"Nós
carregamos este tesouro em vasos de barro" e "A minha graça te
basta", foram os lemas escolhidos por Dom Jaime Ortega y Alamino,
respectivamente para a ordenação sacerdotal e para a ordenação episcopal. Por
mais de 34 anos à frente da Arquidiocese de San Cristóbal de la Habana,
realizou intenso trabalho pastoral, com especial atenção aos leigos e jovens
para os quais construiu centros de encontro e formação.

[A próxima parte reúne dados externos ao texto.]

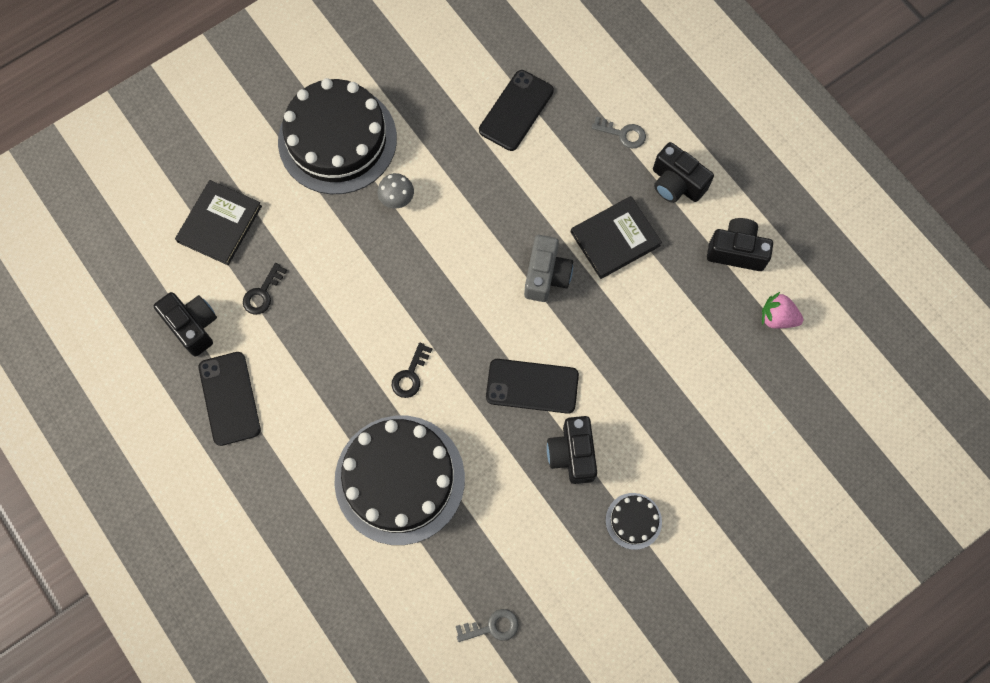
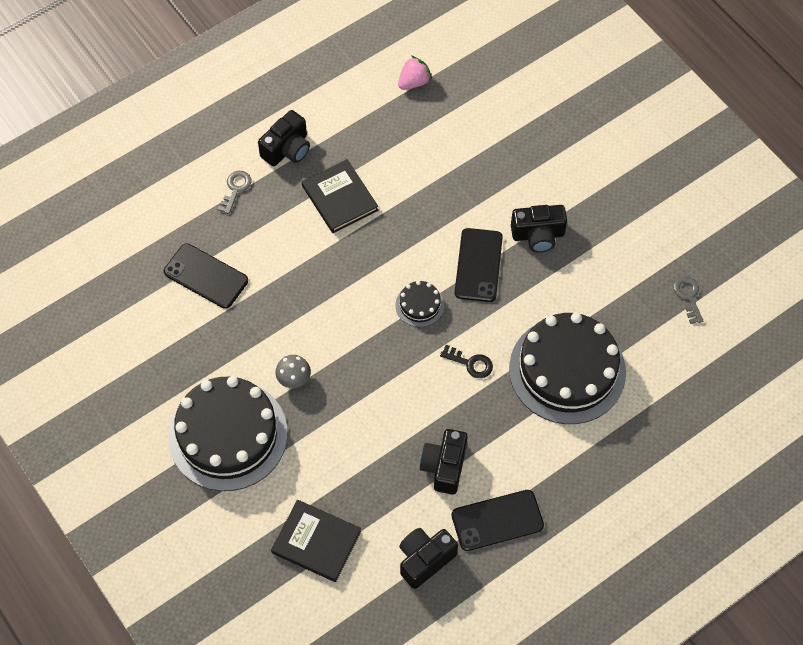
camera: 90 degrees left, 10 degrees down
black key [243,263,287,315] -> none
grey camera [524,235,573,302] -> none
black cake [606,493,662,550] -> black cake moved to [395,281,444,327]
black camera [707,218,773,271] -> black camera moved to [420,429,467,495]
pink strawberry [762,292,804,329] -> pink strawberry turned 150 degrees counterclockwise [398,56,432,90]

Jackson Erpen - Cidade do Vaticano
Em
telegrama assinado pelo cardeal Secretário de Estado Pietro Parolin e enviado
ao arcebispo de San Cristóbal de La Habana, Dom Juan de la Caridad García
Rodríguez, o Papa Francisco expressa aos familiares do cardeal cubano Jaime
Lucas Ortega, falecido na sexta-feira aos 82 anos, ao clero e aos fiéis da
Arquidiocese, “suas condolências e paternal proximidade.”
Ademais,
“enquanto oferece sufrágios pelo eterno descanso do falecido, que serviu à
Igreja e a seus irmãos nos diferentes encargos que a Providência lhe confiou,
concede a Bênção Apostólica, como sinal de esperança cristã no Senhor
Ressuscitado”.
O cardeal Jaime Ortega y Alamino, que lutava contra um câncer,
faleceu pouco depois das 6 da manhã de sexta-feira, 26. Ele foi arcebispo da
capital cubana por 34 anos. Recebeu três Pontífices na Ilha: São João Paulo II
em 1998, Bento XVI em 2012 e o Papa Francisco em 2015.
Ao retornar a Cuba de estudos teológicos no Canadá, foi
ordenado sacerdote em 2 de agosto de 1964, na Catedral de Matanzas. Por São
João Paulo II foi nomeado bispo em 1978 e criado cardeal no Consistório de 26
de novembro de 1994. Participou dos Conclaves de abril de 2005, que
elegeu o Papa Bento XVI e de março de 2013, que elegeu o Papa Francisco.
O arcebispo emérito de San Cristóbal de La Habana também teve um
papel preponderante na reaproximação entre Cuba e Estados Unidos em 2014.